Its now easy for me to talk about my psychological wounds

“I used to hear the words Hutu and Tutsi, and I thought we were different. But when I came to this space, I found that we are the same. I did not know what a ‘wound’ is before, but now I am aware of what a psychological wound is like.

It was very hard for me to talk about my psychological wounds within a group of people, but with this space I have got strength to talk about my past. I have parents from different ethnic background: my dad was a Tutsi, and my mum was a Hutu. In the genocide, seven of my siblings died, and six of us survived. This left deep wounds for my mum, so that every time one of us fails to do something, my mum would say ‘if one of my children had survived it wouldn´t be like this!’ I thought Hutus are very bad and violent people.
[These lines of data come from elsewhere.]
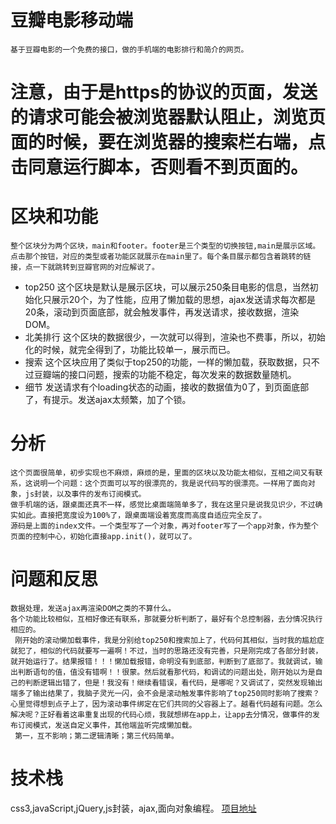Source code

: # 豆瓣电影移动端
    基于豆瓣电影的一个免费的接口，做的手机端的电影排行和简介的网页。
# 注意，由于是https的协议的页面，发送的请求可能会被浏览器默认阻止，浏览页面的时候，要在浏览器的搜索栏右端，点击同意运行脚本，否则看不到页面的。
# 区块和功能
    整个区块分为两个区块，main和footer。footer是三个类型的切换按钮,main是展示区域。点击那个按钮，对应的类型或者功能区就展示在main里了。每个条目展示都包含着跳转的链接，点一下就跳转到豆瓣官网的对应解说了。
- top250
    这个区块是默认是展示区块，可以展示250条目电影的信息，当然初始化只展示20个，为了性能，应用了懒加载的思想，ajax发送请求每次都是20条，滚动到页面底部，就会触发事件，再发送请求，接收数据，渲染DOM。
- 北美排行
    这个区块的数据很少，一次就可以得到，渲染也不费事，所以，初始化的时候，就完全得到了，功能比较单一，展示而已。
- 搜索
    这个区块应用了类似于top250的功能，一样的懒加载，获取数据，只不过豆瓣端的接口问题，搜索的功能不稳定，每次发来的数据数量随机。
- 细节
    发送请求有个loading状态的动画，接收的数据值为0了，到页面底部了，有提示。发送ajax太频繁，加了个锁。
# 分析
    这个页面很简单，初步实现也不麻烦，麻烦的是，里面的区块以及功能太相似，互相之间又有联系，这说明一个问题：这个页面可以写的很漂亮的，我是说代码写的很漂亮。一样用了面向对象，js封装，以及事件的发布订阅模式。
    做手机端的话，跟桌面还真不一样，感觉比桌面端简单多了，我在这里只是说我见识少，不过确实如此。直接把宽度设为100%了，跟桌面端设着宽度而高度自适应完全反了。
    源码是上面的index文件。一个类型写了一个对象，再对footer写了一个app对象，作为整个页面的控制中心，初始化直接app.init()，就可以了。
# 问题和反思 
    数据处理，发送ajax再渲染DOM之类的不算什么。
    各个功能比较相似，互相好像还有联系，那就要分析判断了，最好有个总控制器，去分情况执行相应的。
     刚开始的滚动懒加载事件，我是分别给top250和搜索加上了，代码何其相似，当时我的尴尬症就犯了，相似的代码就要写一遍啊！不过，当时的思路还没有完善，只是刚完成了各部分封装，就开始运行了。结果报错！！！懒加载报错，命明没有到底部，判断到了底部了。我就调试，输出判断语句的值，值没有错啊！！很蒙。然后就看那代码，和调试的问题出处，刚开始以为是自己的判断逻辑出错了，但是！我没有！继续看错误，看代码，是哪呢？又调试了，突然发现输出端多了输出结果了，我脑子灵光一闪，会不会是滚动触发事件影响了top250同时影响了搜索？心里觉得想到点子上了，因为滚动事件绑定在它们共同的父容器上了。越看代码越有问题。怎么解决呢？正好看着这串重复出现的代码心烦，我就想绑在app上，让app去分情况，做事件的发布订阅模式，发送自定义事件，其他端监听完成懒加载。
     第一，互不影响；第二逻辑清晰；第三代码简单。
# 技术栈
css3,javaScript,jQuery,js封装，ajax,面向对象编程。
[项目地址]()
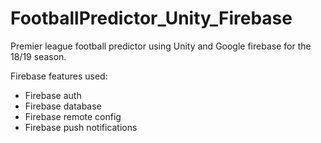 # FootballPredictor_Unity_Firebase
Premier league football predictor using Unity and Google firebase for the 18/19 season. 

Firebase features used:
  * Firebase auth
  * Firebase database
  * Firebase remote config
  * Firebase push notifications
I was living in loneliness and would spend some time crying. 

Through the dialogue we had on how you can help someone who has experienced wounds – especially the testimony of Driver Innocent (a member of the space) – I became aware that there are others who have deeper wounds than mine, and it helped me to open up. Before, I thought Twas people cannot greet me  - but now we can talk. I mistrusted people. I thought that if I share my story, people would tell others what I have said. But now we trust each other, so I do not fear to share my story. 
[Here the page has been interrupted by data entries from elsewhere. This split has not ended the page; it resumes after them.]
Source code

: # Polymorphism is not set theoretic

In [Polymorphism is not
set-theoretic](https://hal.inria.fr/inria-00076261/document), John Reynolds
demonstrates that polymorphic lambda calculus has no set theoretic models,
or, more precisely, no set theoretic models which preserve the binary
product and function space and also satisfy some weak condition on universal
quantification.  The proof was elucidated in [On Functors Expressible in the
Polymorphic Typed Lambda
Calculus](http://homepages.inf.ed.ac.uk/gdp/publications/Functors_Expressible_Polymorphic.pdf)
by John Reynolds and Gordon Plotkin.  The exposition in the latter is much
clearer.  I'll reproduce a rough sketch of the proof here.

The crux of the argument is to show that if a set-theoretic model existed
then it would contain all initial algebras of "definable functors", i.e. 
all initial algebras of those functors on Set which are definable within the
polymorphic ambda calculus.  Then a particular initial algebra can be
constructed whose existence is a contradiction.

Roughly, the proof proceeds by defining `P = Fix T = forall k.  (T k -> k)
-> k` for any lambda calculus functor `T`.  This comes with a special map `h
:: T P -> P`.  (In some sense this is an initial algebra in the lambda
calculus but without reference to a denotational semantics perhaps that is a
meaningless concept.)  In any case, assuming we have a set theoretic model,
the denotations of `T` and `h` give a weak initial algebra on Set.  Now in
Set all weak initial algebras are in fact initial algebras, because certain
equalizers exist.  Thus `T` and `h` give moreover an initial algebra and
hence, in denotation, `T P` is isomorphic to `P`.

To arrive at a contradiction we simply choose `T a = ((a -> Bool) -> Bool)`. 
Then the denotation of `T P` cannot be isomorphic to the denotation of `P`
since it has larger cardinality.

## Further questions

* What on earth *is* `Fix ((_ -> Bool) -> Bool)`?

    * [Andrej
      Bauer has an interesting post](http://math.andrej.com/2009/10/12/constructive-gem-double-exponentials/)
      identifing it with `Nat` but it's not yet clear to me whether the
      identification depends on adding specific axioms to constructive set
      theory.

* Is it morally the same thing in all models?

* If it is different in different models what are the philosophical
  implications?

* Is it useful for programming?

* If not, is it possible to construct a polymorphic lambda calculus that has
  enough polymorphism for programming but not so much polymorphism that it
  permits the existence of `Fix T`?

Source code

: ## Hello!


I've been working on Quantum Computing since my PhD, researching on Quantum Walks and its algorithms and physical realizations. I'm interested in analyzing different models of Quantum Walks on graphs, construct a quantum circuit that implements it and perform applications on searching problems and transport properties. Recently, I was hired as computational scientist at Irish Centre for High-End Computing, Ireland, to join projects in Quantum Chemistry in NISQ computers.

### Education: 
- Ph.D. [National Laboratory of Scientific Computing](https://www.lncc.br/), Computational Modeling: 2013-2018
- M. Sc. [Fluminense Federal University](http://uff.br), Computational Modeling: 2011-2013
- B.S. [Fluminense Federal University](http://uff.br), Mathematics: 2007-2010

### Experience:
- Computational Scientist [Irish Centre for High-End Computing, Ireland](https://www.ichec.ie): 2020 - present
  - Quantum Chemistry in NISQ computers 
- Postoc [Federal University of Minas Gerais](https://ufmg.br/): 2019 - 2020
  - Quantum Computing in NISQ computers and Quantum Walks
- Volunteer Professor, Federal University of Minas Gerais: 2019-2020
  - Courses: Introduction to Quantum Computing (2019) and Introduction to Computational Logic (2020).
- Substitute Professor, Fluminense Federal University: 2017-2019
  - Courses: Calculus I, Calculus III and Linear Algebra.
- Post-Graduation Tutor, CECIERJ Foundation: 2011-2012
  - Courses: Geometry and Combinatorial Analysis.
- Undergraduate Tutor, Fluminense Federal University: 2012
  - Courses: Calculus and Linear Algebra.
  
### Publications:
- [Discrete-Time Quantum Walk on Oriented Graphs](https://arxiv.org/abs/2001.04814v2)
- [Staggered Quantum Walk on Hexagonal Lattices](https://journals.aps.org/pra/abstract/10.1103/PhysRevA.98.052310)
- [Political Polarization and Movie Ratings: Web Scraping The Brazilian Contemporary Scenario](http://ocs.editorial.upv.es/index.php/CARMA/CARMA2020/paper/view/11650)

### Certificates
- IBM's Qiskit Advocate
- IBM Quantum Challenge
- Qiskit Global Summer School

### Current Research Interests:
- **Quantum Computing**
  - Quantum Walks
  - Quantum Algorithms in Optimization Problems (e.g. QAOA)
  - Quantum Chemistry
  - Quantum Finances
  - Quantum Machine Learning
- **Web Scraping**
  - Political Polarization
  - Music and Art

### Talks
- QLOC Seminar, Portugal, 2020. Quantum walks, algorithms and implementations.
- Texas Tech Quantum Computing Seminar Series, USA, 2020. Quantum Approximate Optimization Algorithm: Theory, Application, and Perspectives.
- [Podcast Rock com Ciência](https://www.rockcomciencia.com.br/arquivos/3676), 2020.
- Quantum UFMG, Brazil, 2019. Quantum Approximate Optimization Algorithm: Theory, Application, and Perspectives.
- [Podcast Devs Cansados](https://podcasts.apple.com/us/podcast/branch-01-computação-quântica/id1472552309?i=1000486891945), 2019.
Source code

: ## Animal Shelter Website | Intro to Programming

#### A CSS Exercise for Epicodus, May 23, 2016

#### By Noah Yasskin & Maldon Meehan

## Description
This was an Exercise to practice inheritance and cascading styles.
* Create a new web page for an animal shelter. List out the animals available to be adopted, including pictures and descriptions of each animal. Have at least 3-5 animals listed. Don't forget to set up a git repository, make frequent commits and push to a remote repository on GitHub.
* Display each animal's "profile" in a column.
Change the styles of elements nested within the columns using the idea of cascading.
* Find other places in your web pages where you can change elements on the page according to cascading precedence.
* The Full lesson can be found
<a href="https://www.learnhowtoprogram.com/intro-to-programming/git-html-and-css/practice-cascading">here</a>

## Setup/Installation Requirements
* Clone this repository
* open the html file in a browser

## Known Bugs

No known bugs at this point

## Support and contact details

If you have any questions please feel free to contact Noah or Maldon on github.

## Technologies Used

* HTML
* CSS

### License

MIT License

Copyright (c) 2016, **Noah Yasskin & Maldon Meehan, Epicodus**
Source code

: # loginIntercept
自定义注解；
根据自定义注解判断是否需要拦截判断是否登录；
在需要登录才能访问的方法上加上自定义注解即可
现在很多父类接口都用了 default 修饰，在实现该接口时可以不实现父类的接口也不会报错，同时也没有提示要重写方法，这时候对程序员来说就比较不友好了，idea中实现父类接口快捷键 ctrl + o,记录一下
In brief, I have learnt a lot in this space and I know how I can behave as a result of what we gain from this space.

Mushimiyimana (21 years old)

Abanyamahoro Space for Peace 

 

The Space-for-Peace has boosted my self-esteem – Katabonwa

I have learnt a lot from this space. I had lost the hope for my future, and I mistrusted Hutus. Sometimes I would argue with some of them and my scar would directly hurt me because I remember what they did to me. Makuza (a Peace Agent) brought me into this space. Since arriving here, things are changing. My selfesteem has increased and I have also started helping others in my community. I had a neighbour who had been depressed, so I started talking to her: luckily, my colleague from our space and I visited her recently and repaired her house. Before, she would run when she met a Hutu. But we visited her and she is now changing.  Myself, I am no longer scared of meeting with Hutus – now I can tell my children not to discriminate people because those who committed genocide are no longer doing that.

Through our dialogue, I realized that all human beings are the same: even God hates sin, but not the sinners. I have now overcome my phobia. Before, I would never travel in the evening from my house to Kara centre – but nowadays I can go anywhere, at any time. I can say that what helped me most was the process of sharing our testimonies, which really healed my heart. I do have hope that our space will continue to be the source of change, because we have started to go beyond our space and to change other people in our community.
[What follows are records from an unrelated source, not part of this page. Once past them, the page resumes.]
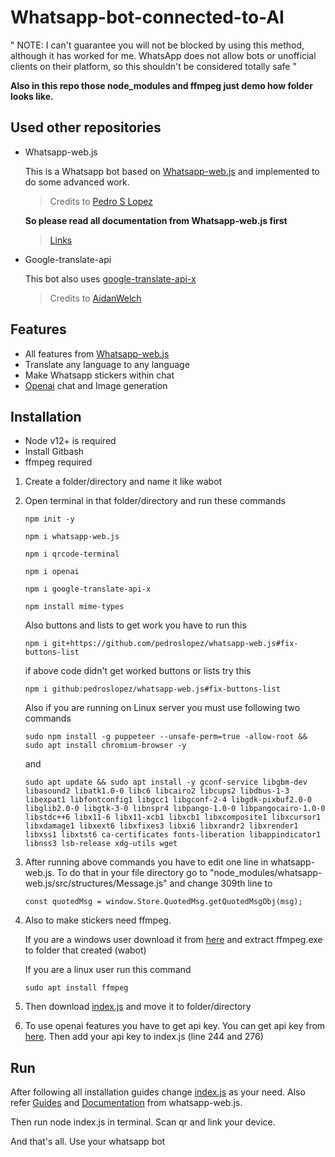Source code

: # Whatsapp-bot-connected-to-AI

" NOTE: I can't guarantee you will not be blocked by using this method, although it has worked for me. WhatsApp does not allow bots or unofficial clients on their platform, so this shouldn't be considered totally safe "


**Also in this repo those node_modules and ffmpeg just demo how folder looks like.**


## Used other repositories 

* Whatsapp-web.js

     This is a Whatsapp bot based on [Whatsapp-web.js](https://github.com/pedroslopez/whatsapp-web.js/#whatsapp-webjs) and implemented to do some advanced work.
     > Credits to [Pedro S Lopez](https://github.com/pedroslopez)

     **So please read all documentation from Whatsapp-web.js first**
     > [Links](https://github.com/pedroslopez/whatsapp-web.js/#quick-links)


* Google-translate-api

     This bot also uses [google-translate-api-x](https://github.com/AidanWelch/google-translate-api)
     > Credits to [AidanWelch](https://github.com/AidanWelch)

## Features
* All features from [Whatsapp-web.js](https://github.com/pedroslopez/whatsapp-web.js/#supported-features)
* Translate any language to any language
* Make Whatsapp stickers within chat
* [Openai](https://openai.com/) chat and Image generation

## Installation

- Node v12+ is required
- Install Gitbash
- ffmpeg required

1. Create a folder/directory and name it like wabot


2. Open terminal in that folder/directory and run these commands

      `npm init -y`

      `npm i whatsapp-web.js`
      
      `npm i qrcode-terminal`

      `npm i openai`

      `npm i google-translate-api-x`

      `npm install mime-types`
      
     Also buttons and lists to get work you have to run this
      
       npm i git+https://github.com/pedroslopez/whatsapp-web.js#fix-buttons-list
      
      if above code didn't get worked buttons or lists try this
      
       npm i github:pedroslopez/whatsapp-web.js#fix-buttons-list
      
     Also if you are running on Linux server you must use following two commands
      
       sudo npm install -g puppeteer --unsafe-perm=true -allow-root && sudo apt install chromium-browser -y
      and
      
       sudo apt update && sudo apt install -y gconf-service libgbm-dev libasound2 libatk1.0-0 libc6 libcairo2 libcups2 libdbus-1-3 libexpat1 libfontconfig1 libgcc1 libgconf-2-4 libgdk-pixbuf2.0-0 libglib2.0-0 libgtk-3-0 libnspr4 libpango-1.0-0 libpangocairo-1.0-0 libstdc++6 libx11-6 libx11-xcb1 libxcb1 libxcomposite1 libxcursor1 libxdamage1 libxext6 libxfixes3 libxi6 libxrandr2 libxrender1 libxss1 libxtst6 ca-certificates fonts-liberation libappindicator1 libnss3 lsb-release xdg-utils wget
 
 
3. After running above commands you have to edit one line in whatsapp-web.js. To do that in your file directory go to "node_modules/whatsapp-web.js/src/structures/Message.js" and change 309th line to 
        
       const quotedMsg = window.Store.QuotedMsg.getQuotedMsgObj(msg);


4. Also to make stickers need ffmpeg. 

    If you are a windows user download it from [here](https://www.gyan.dev/ffmpeg/builds/) and extract ffmpeg.exe to folder that created (wabot)
    
    If you are a linux user run this command 
    
       sudo apt install ffmpeg
    

5. Then download [index.js](https://github.com/ravishkaw12/whatsapp-bot-connected-to-AI/blob/main/index.js) and move it to folder/directory


6. To use openai features you have to get api key. You can get api key from [here](https://beta.openai.com/account/api-keys). Then add your api key to index.js (line 244 and 276)




## Run

After following all installation guides change [index.js](https://github.com/ravishkaw12/whatsapp-bot-connected-to-AI/blob/main/index.js) as your need. Also refer [Guides](https://wwebjs.dev/guide/) and [Documentation](https://docs.wwebjs.dev/) from whatsapp-web.js.

Then run node index.js in terminal. Scan qr and link your device.

And that's all. Use your whatsapp bot
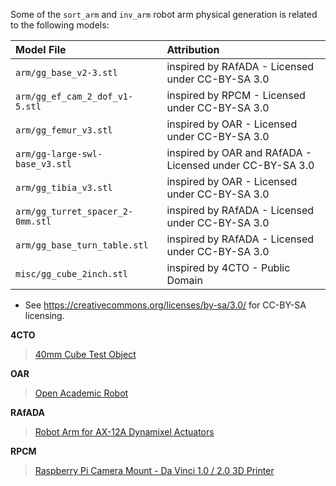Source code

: Some of the `sort_arm` and `inv_arm` robot arm physical generation is related to the following models:

| Model File | Attribution |
| :--- | :--- |
| `arm/gg_base_v2-3.stl` | inspired by RAfADA - Licensed under CC-BY-SA 3.0 |
| `arm/gg_ef_cam_2_dof_v1-5.stl` | inspired by RPCM - Licensed under CC-BY-SA 3.0 |
| `arm/gg_femur_v3.stl` | inspired by OAR - Licensed under CC-BY-SA 3.0 |
| `arm/gg-large-swl-base_v3.stl` | inspired by OAR and RAfADA - Licensed under CC-BY-SA 3.0 |
| `arm/gg_tibia_v3.stl` | inspired by OAR - Licensed under CC-BY-SA 3.0 |
| `arm/gg_turret_spacer_2-0mm.stl` | inspired by RAfADA - Licensed under CC-BY-SA 3.0 |
| `arm/gg_base_turn_table.stl` | inspired by RAfADA - Licensed under CC-BY-SA 3.0 |
| `misc/gg_cube_2inch.stl` | inspired by 4CTO - Public Domain | 
* See https://creativecommons.org/licenses/by-sa/3.0/ for CC-BY-SA licensing.

**4CTO**
> [40mm Cube Test Object](http://www.thingiverse.com/thing:477)

**OAR**
>[Open Academic Robot](http://www.thingiverse.com/thing:368804)

**RAfADA**
> [Robot Arm for AX-12A Dynamixel Actuators](http://www.thingiverse.com/thing:166430)

**RPCM**
> [Raspberry Pi Camera Mount - Da Vinci 1.0 / 2.0 3D Printer](http://www.thingiverse.com/thing:523304)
Female Participant  (69 years old)

Abanyamahoro Space for Peace

 

They thought I was mentally ill but the ‘space’ healed my wounds

I had experienced the very deepest psychological wounds. I was very depressed. During the genocide, I was a young child but I was conscious of everything.  It was impossible for me to talk to a Hutu. Arriving in this space I have met people of my generation, old men and women, and I started to open up. Now I see that everyone is a human being. I used to hate Hutus to the extent that if I could find them in the church I would avoid going back into that church forever. I was addicted by alcohol, whenever I could remember what happened in genocide I would drink beers in order to forget what happened. All this has changed because when I arrived in this space I founded Hutus, Tutsis and Batwa people are here. When everyone gave testimony of what happened to them, I started changing the way I considered them.

Some people used to say that I was mentally ill person, but being here helped me a lot. Our colleague one day talked about how he hated Tutsi – I realized that I was like him, and that I also hated Hutus. I believe that these changes will continue because they have healed our wounds.”